L'ITC est complémentaire de la micro-finance, nous fournissons des outils mais pas de financements. Je crois aux plateformes, lieu d'échange entre entrepreneurs et multinationales.

Quelles sont vos priorités comme directrice exécutive ?

J'arrive dans une organisation qui possède déjà une histoire riche de 50 ans d'activités et d'expertise, c'est un acquis non négligeable! Je n'entends donc pas faire la révolution. Le défi qui se présente à moi est d'ajuster l'offre à une demande croissante.

Je pense que les PME du sud sont une source de croissance qui n'est pas assez exploitée. Il faut innover dans le type de solutions, développer des PME dans le domaine des services, par exemple. L'une des pistes est d'augmenter les partenariats avec les pays émergents et avec le secteur privé. Il s'agit de repérer les entreprises du sud qui peuvent intéresser les entrepreneurs et acheteurs du nord, et vice versa.

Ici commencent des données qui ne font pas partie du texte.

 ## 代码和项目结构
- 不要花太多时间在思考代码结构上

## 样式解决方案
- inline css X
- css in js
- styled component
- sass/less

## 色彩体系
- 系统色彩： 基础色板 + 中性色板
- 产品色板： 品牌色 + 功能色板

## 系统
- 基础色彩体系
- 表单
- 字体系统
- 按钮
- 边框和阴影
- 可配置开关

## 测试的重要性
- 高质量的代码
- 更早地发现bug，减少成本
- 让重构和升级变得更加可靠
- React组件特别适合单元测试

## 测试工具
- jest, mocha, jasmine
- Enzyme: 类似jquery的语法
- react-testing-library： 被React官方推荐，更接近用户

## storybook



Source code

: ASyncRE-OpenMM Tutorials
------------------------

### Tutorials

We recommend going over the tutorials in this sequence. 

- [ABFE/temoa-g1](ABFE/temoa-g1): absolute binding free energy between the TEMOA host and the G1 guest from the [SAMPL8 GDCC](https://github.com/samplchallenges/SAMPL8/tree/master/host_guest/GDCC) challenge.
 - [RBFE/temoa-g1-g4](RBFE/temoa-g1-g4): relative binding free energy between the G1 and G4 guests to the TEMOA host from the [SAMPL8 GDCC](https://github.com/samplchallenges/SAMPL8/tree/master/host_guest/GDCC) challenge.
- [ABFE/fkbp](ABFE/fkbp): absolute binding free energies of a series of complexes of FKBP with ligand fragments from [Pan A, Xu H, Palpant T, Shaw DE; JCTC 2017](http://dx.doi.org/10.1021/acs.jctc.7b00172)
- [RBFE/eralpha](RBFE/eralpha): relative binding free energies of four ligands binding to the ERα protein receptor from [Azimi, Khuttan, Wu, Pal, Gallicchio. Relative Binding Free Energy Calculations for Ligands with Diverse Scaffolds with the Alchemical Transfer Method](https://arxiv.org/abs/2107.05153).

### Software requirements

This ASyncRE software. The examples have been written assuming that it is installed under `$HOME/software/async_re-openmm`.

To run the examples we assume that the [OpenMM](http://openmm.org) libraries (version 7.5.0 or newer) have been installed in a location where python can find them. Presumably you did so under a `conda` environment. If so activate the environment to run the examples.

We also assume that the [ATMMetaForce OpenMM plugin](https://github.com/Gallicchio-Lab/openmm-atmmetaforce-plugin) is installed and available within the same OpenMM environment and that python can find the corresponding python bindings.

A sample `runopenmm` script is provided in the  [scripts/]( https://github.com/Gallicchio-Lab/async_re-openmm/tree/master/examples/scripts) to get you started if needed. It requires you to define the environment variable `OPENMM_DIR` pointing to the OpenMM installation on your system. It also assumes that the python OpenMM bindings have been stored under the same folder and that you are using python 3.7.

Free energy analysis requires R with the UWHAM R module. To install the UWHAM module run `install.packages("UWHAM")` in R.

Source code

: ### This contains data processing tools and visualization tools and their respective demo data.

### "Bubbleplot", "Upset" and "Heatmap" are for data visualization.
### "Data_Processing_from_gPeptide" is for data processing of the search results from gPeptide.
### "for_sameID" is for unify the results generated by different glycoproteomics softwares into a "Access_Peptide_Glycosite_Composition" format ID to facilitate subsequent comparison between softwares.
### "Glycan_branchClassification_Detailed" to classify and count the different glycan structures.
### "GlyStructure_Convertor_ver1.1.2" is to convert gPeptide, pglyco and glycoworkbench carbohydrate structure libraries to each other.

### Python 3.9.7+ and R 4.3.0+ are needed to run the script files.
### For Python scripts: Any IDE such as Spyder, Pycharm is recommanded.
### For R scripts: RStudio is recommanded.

J'aimerais aussi accroître la visibilité de l'ITC, donner la parole aux bénéficiaires. Expliquer notre activité grâce à l'histoire des gens, leur réalité sur le terrain. Car je pense vraiment qu'il est possible de transformer des traditions en activité et en production économiques, l'exemple de la mode éthique le prouve. Les entrepreneurs sont les acteurs de demain, ils ont un pouvoir de transformation de leur vie grâce à une meilleure connaissance du marché. Et cela, il faut savoir le communiquer.

L'un de vos objectifs est de renforcer les liens avec le secteur privé. Pourquoi ?

Nos bailleurs de fonds sont les Etats. Et leurs budgets sont sous pression. Il nous faut donc davantage savoir démontrer l'impact de ce que nous faisons. Et parler de commerce passe forcément par le secteur privé. L'ITC a développé une grande expertise avec le secteur privé. Environ 300 personnes s'y emploient au bureau de Genève. C'est un secteur qui croit par définition à l'investissement. Créer des marchés, c'est leur philosophie et ce n'est donc pas une histoire de charité ni de philanthropie. Depuis quelque temps, on observe l'essor de la « corporate social responsability » que l'on appelle parfois la bonne conscience des entreprises. Je suis très pragmatique : peu importe la motivation, c'est la contribution qui compte. Dans le monde des entreprises, il se passe de nombreuses choses que l'on ne voit pas forcément, que ce soit chez Zara, chez Danone, il y a des efforts de solidarité, des projets concrets d'aide au développement. Par exemple, la Fondation Quatar qui nous offre des canaux de vente pour des bijoux produits en Jordanie avec notre soutien.

Je pense que conscientiser le secteur privé par rapport aux opportunités au Sud fait monter le niveau partout. Le secteur privé en Suisse est un terrain que l'on peut encore sensibiliser davantage aux enjeux commerciaux du sud et je vais m'y employer.